Konkret umfasst der IWF-Vorschlag drei Aspekte: Erstens sollen laut Empfehlung die Maastricht-Grenzen beibehalten, aber "flexibler" angewendet werden. Zweitens sollen daher auch nationale Institutionen gestärkt werden, die auf Haushaltsdisziplin achten. Ganz im Widerspruch dazu steht als dritte Säule ein neuer EU-Fonds, der sich an dem bereits neu geschaffenen Corona-Wiederaufbaufonds (auch Next Generation EU genannt) orientieren solle. Das Ganze würde mit Blick auf einen dringend erforderlichen "klimagerechten Umbau der Wirtschaft" einerseits auf eine weitere "Sozialisierung", also "Vergesellschaftung" der Gesamtschulden der EU hinauslaufen, andererseits würden besonders die "Geberländer" wie Deutschland dann zugunsten der südeuropäischen Staaten noch stärker zur Kasse gebeten werden.

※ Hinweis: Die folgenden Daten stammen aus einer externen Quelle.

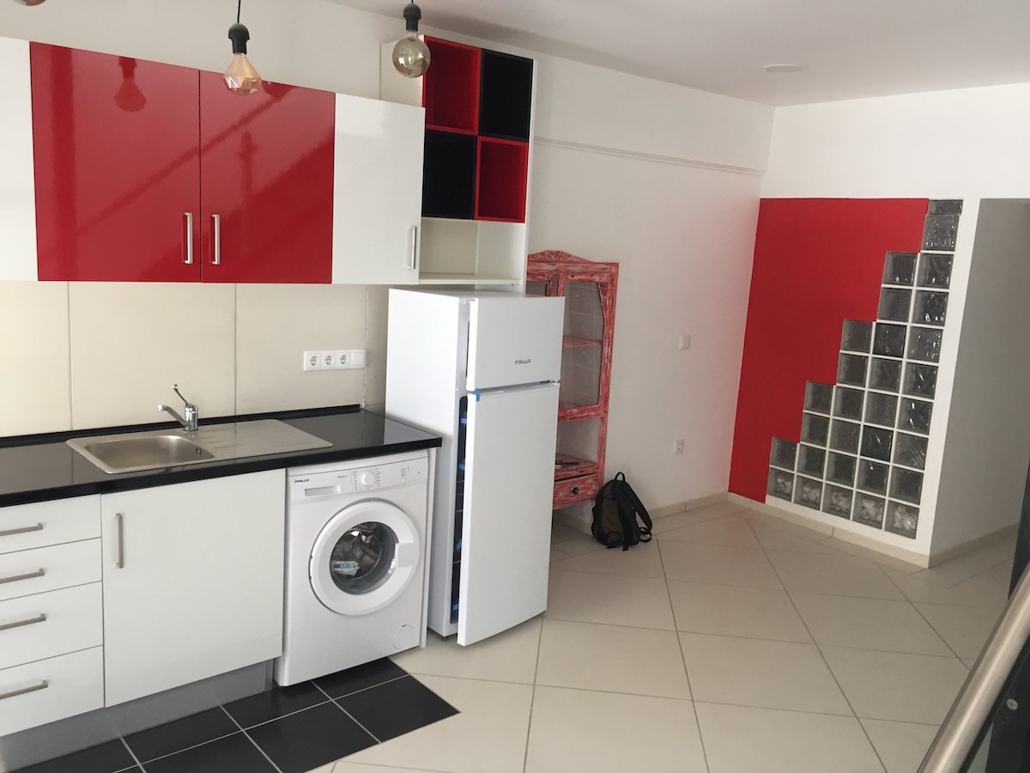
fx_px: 863
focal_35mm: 29
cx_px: 515
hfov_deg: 61.7
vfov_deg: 48.2
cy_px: 386
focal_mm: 4.15
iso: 64
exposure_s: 1/33
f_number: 2.2
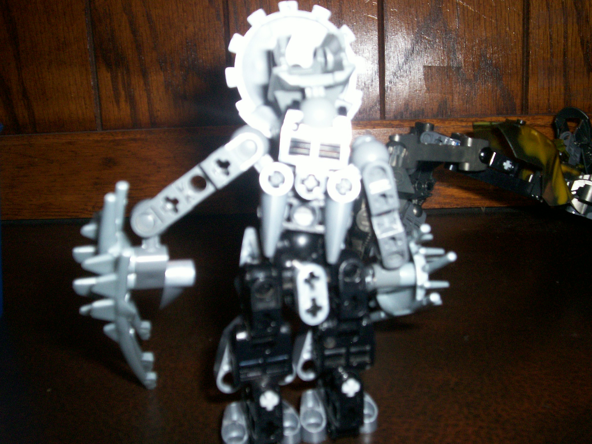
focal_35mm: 36
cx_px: 296
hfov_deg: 51.4
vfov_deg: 39.7
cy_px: 222
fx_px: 616
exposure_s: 1/64
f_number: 4.5
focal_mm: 5.9
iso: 140
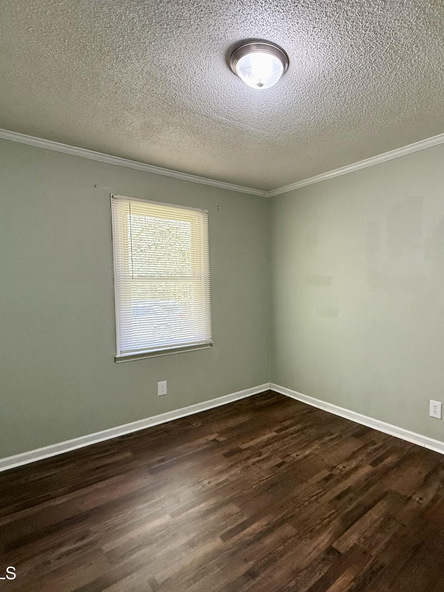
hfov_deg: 67.1
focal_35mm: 19
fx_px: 325
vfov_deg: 84.7
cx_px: 289
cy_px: 300
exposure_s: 1/120
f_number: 2.2
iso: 400
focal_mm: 2.22
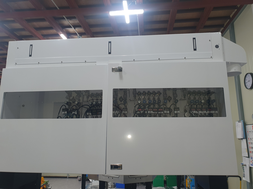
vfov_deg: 53.1
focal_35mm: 26
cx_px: 126
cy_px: 94
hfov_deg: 67.3
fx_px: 190
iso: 64
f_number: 2.4
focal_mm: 4.3
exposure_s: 1/60
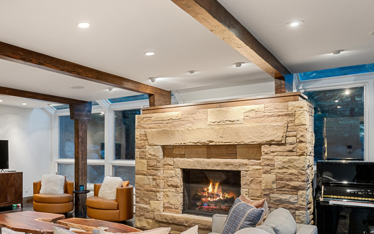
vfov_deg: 40.2
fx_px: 316
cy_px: 150
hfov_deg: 55.6
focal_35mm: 31
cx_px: 60
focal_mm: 17
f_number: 7.1
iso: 400
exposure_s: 1/1.67
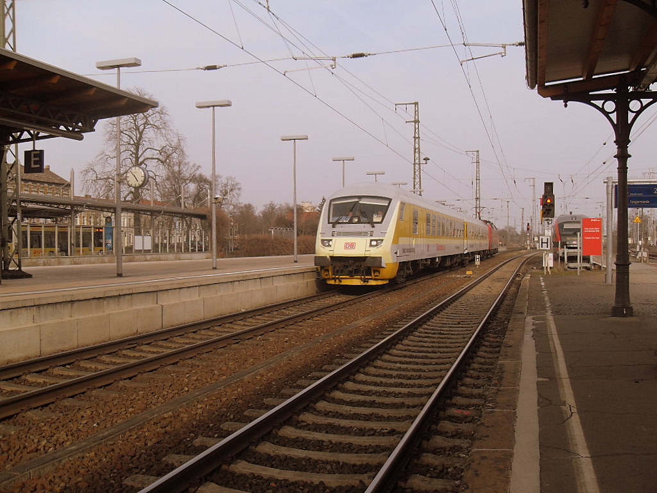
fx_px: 645
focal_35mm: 34
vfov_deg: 41.8
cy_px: 246
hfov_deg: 54.0
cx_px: 328
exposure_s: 1/125
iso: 80
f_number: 7
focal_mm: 6.3
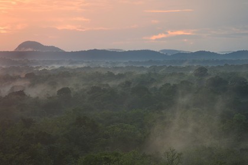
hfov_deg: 10.3
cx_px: 124
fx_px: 1378
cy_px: 82
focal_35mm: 200
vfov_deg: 6.9
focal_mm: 200
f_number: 5.6
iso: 800
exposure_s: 1/200
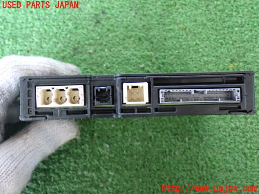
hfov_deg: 40.4
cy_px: 97
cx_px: 130
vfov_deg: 30.9
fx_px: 352
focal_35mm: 47
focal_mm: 8.4
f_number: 3.1
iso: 800
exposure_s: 1/20
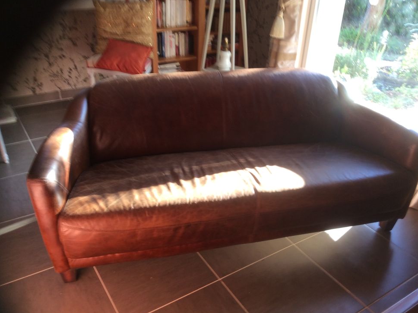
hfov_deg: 55.3
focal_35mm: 33
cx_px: 215
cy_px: 155
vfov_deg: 42.9
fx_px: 398
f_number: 2.4
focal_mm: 3.3
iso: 32
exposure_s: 1/25
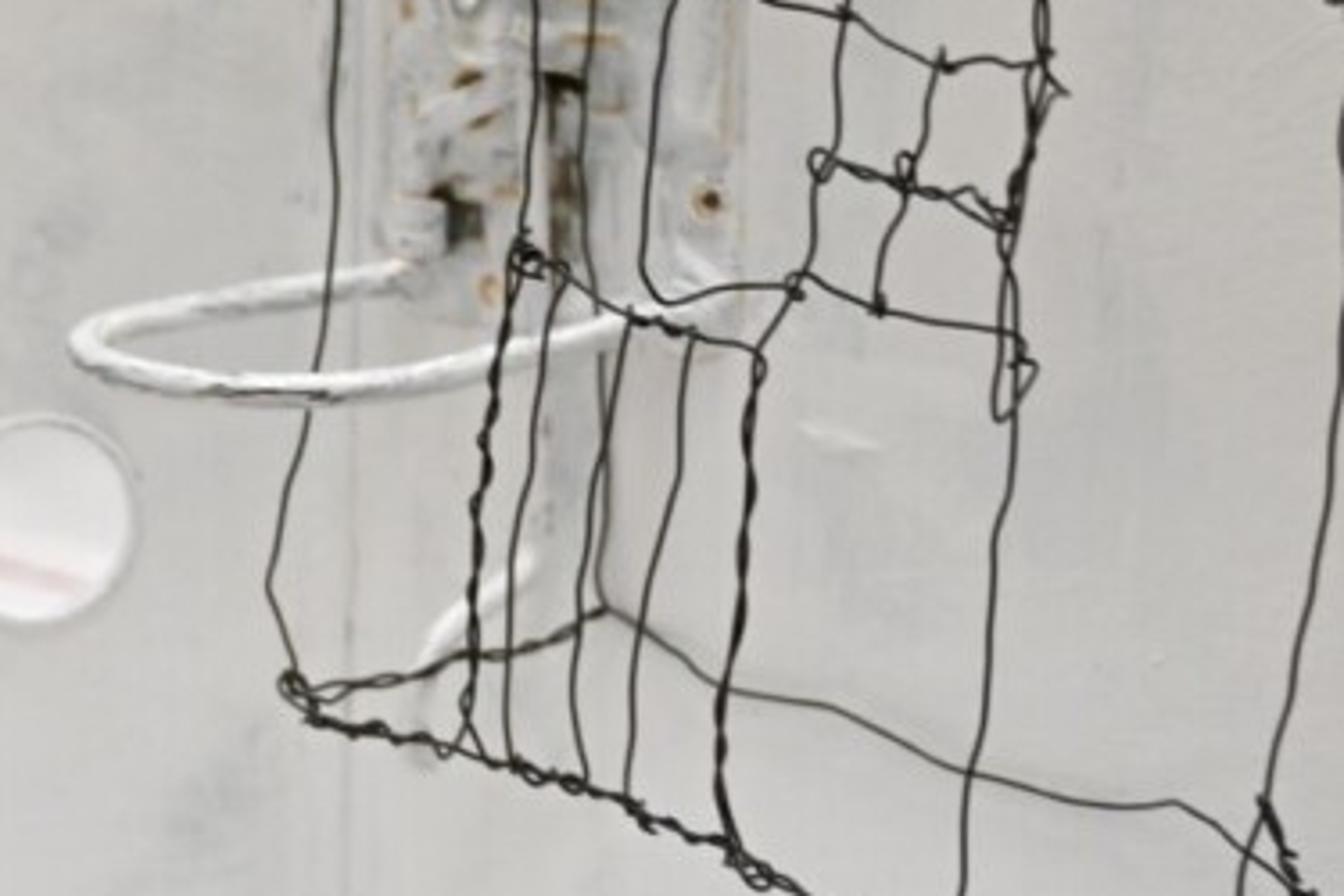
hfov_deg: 23.1
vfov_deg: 15.2
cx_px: 677
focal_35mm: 88
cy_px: 4
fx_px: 3296
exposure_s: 1/60
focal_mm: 34.5
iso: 100
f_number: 4
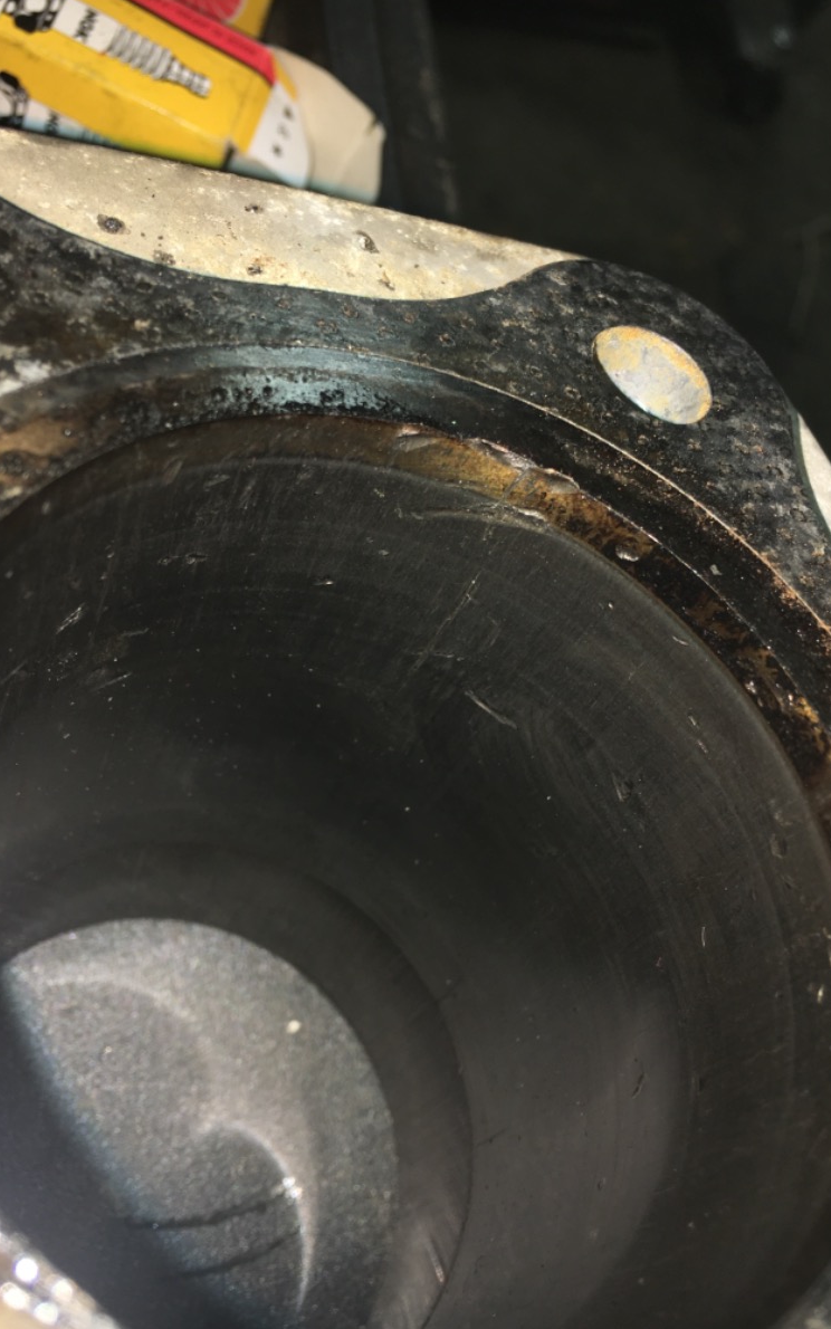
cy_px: 661
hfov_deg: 40.6
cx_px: 420
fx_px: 1123
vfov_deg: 61.2
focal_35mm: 31
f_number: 2.2
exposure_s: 1/43
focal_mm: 4.15
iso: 25
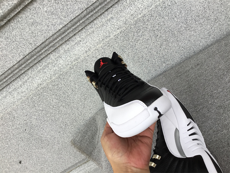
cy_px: 86
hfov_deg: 58.4
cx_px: 115
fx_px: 206
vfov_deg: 45.4
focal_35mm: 31
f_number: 2.4
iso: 25
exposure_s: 1/200
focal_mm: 3.3
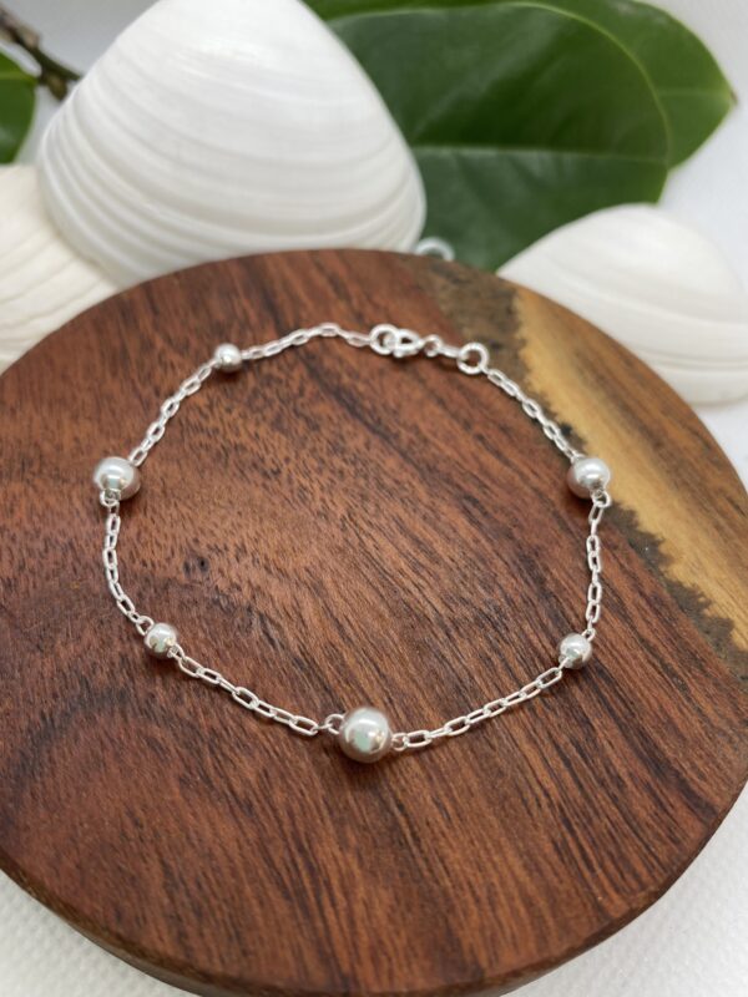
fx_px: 749
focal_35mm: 26
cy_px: 498
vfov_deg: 67.3
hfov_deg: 53.1
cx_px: 374
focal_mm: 4.25
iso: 32
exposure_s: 1/193
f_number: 1.8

Der neue Fonds solle demnach eine "Kreditaufnahmekapazität haben, gepaart mit einem Einkommensstrom, der es ihm ermöglicht, seine Schulden zu bedienen". Der IWF rechnet damit, dass die EU pro Jahr etwa ein Prozent ihrer Wirtschaftskraft investieren müsse, um ihre Klimaziele zu erreichen. Das entspricht etwa 170 Milliarden Euro jährlich.

Der neue Vorschlag des IWF dürfte beim Bundesminister der Finanzen Christian Lindner und seiner FDP auf wenig Gegenliebe treffen. Die Grünen und die SPD als Koalitionspartner der "Ampel" stehen dagegen gemeinsamen EU-Schulden viel offener gegenüber. Noch mehr gemeinsame Schulden würden freilich die Grundfesten der EU weiter erschüttern, denn bereits seit der Corona-Krise 2020 werden die Maastricht-Kriterien nicht mehr angewandt, um den Euro-Staaten bereits mehr "finanziellen Spielraum" zu geben.

Die bereits 1992 festgelegten Defizitgrenzen sollen den Appetit von Regierungen auf das Schuldenmachen begrenzen und damit die finanzielle Stabilität des Euro-Raums wieder sichern helfen. Doch sie werden nur noch als Papiertiger angesehen. In Griechenland und Italien liegt die Schuldenquote bei fast 200 beziehungsweise 150 Prozent des jeweiligen BIP, die Obergrenze von 60 Prozent ist dort kaum noch jemals absehbar. Für noch mehr Schulden plädieren dagegen auch die Ökonomen des EU-Rettungsfonds ESM: Sie hatten sich dafür stark gemacht, die Schuldenobergrenze in der EU generell von 60 auf 100 Prozent der Wirtschaftskraft anzuheben. Zu der Frage wie europäische Verbraucher und Steuerzahler – welche stets unfreiwillig die einstigen Schuldner und Rückzahler neuer Staatsschulden sind – mit Blick auf die aktuelle Inflation das noch verkraften sollen, äußerten sich "naturgegeben" weder der IWF noch die Ökonomen vom ESM.